» ABOUT THIS EXERCISE: Where a picture shows up in the listing below, omit it and output the rest exactly.

** SUPPLIED RECORDS follows **

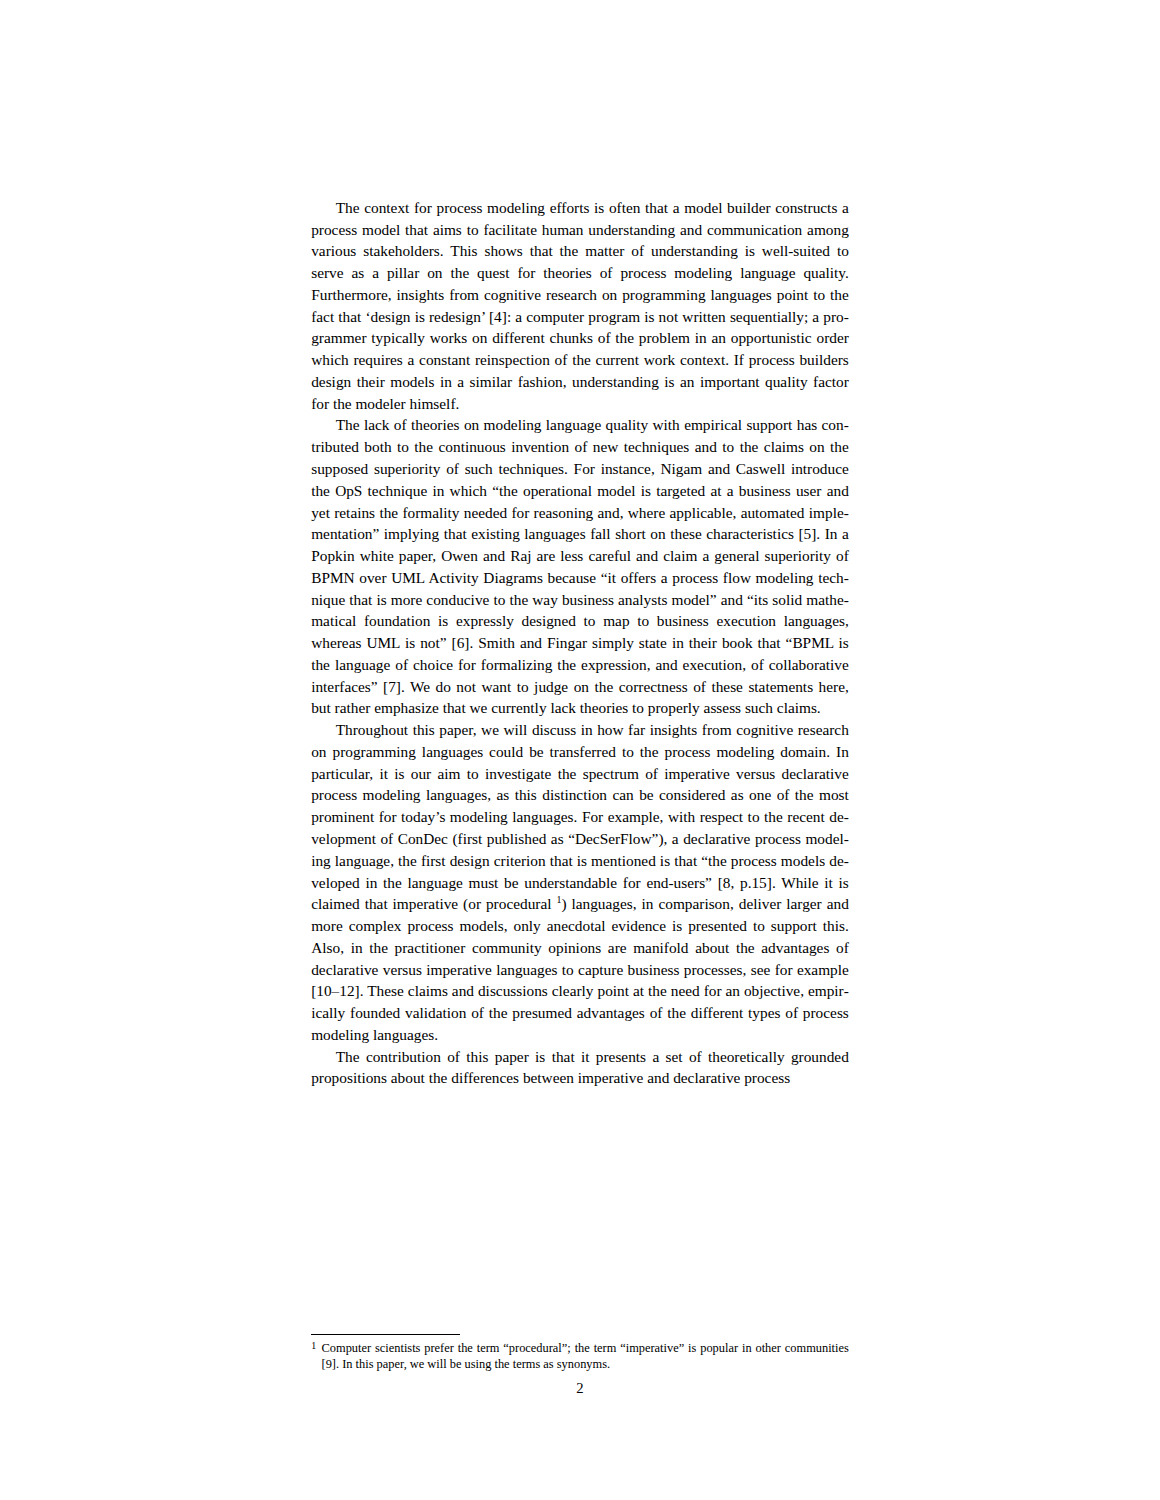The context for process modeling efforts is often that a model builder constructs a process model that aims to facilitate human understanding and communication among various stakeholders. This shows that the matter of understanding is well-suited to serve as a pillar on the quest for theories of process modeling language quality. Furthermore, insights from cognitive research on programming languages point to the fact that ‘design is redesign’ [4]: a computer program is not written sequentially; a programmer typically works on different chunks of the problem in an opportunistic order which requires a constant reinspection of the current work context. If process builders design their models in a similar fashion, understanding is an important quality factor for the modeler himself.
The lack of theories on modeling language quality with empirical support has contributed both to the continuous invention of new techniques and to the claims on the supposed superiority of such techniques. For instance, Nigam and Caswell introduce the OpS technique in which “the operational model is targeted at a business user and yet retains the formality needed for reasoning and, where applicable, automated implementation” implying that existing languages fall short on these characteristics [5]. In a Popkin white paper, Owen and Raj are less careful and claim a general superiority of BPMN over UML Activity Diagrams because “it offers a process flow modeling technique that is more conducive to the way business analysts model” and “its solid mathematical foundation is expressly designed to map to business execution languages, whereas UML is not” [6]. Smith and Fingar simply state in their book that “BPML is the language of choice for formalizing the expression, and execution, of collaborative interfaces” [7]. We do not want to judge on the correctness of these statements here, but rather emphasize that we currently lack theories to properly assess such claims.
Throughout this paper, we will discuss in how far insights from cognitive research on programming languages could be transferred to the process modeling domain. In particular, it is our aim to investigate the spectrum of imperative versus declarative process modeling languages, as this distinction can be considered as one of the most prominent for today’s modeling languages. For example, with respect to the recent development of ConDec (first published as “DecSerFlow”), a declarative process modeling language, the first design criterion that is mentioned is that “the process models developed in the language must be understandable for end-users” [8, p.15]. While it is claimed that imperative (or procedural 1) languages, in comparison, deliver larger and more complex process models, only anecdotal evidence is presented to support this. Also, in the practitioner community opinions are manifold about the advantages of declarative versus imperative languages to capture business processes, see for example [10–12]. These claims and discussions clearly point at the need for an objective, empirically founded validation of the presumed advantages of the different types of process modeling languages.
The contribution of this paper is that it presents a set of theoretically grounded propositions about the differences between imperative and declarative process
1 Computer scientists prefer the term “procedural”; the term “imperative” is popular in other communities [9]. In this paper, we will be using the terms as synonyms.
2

** End of SUPPLIED RECORDS **

» TASK RESPONSE:
The context for process modeling efforts is often that a model builder constructs a process model that aims to facilitate human understanding and communication among various stakeholders. This shows that the matter of understanding is well-suited to serve as a pillar on the quest for theories of process modeling language quality. Furthermore, insights from cognitive research on programming languages point to the fact that ‘design is redesign’ [4]: a computer program is not written sequentially; a programmer typically works on different chunks of the problem in an opportunistic order which requires a constant reinspection of the current work context. If process builders design their models in a similar fashion, understanding is an important quality factor for the modeler himself.
The lack of theories on modeling language quality with empirical support has contributed both to the continuous invention of new techniques and to the claims on the supposed superiority of such techniques. For instance, Nigam and Caswell introduce the OpS technique in which “the operational model is targeted at a business user and yet retains the formality needed for reasoning and, where applicable, automated implementation” implying that existing languages fall short on these characteristics [5]. In a Popkin white paper, Owen and Raj are less careful and claim a general superiority of BPMN over UML Activity Diagrams because “it offers a process flow modeling technique that is more conducive to the way business analysts model” and “its solid mathematical foundation is expressly designed to map to business execution languages, whereas UML is not” [6]. Smith and Fingar simply state in their book that “BPML is the language of choice for formalizing the expression, and execution, of collaborative interfaces” [7]. We do not want to judge on the correctness of these statements here, but rather emphasize that we currently lack theories to properly assess such claims.
Throughout this paper, we will discuss in how far insights from cognitive research on programming languages could be transferred to the process modeling domain. In particular, it is our aim to investigate the spectrum of imperative versus declarative process modeling languages, as this distinction can be considered as one of the most prominent for today’s modeling languages. For example, with respect to the recent development of ConDec (first published as “DecSerFlow”), a declarative process modeling language, the first design criterion that is mentioned is that “the process models developed in the language must be understandable for end-users” [8, p.15]. While it is claimed that imperative (or procedural 1) languages, in comparison, deliver larger and more complex process models, only anecdotal evidence is presented to support this. Also, in the practitioner community opinions are manifold about the advantages of declarative versus imperative languages to capture business processes, see for example [10–12]. These claims and discussions clearly point at the need for an objective, empirically founded validation of the presumed advantages of the different types of process modeling languages.
The contribution of this paper is that it presents a set of theoretically grounded propositions about the differences between imperative and declarative process
1 Computer scientists prefer the term “procedural”; the term “imperative” is popular in other communities [9]. In this paper, we will be using the terms as synonyms.
2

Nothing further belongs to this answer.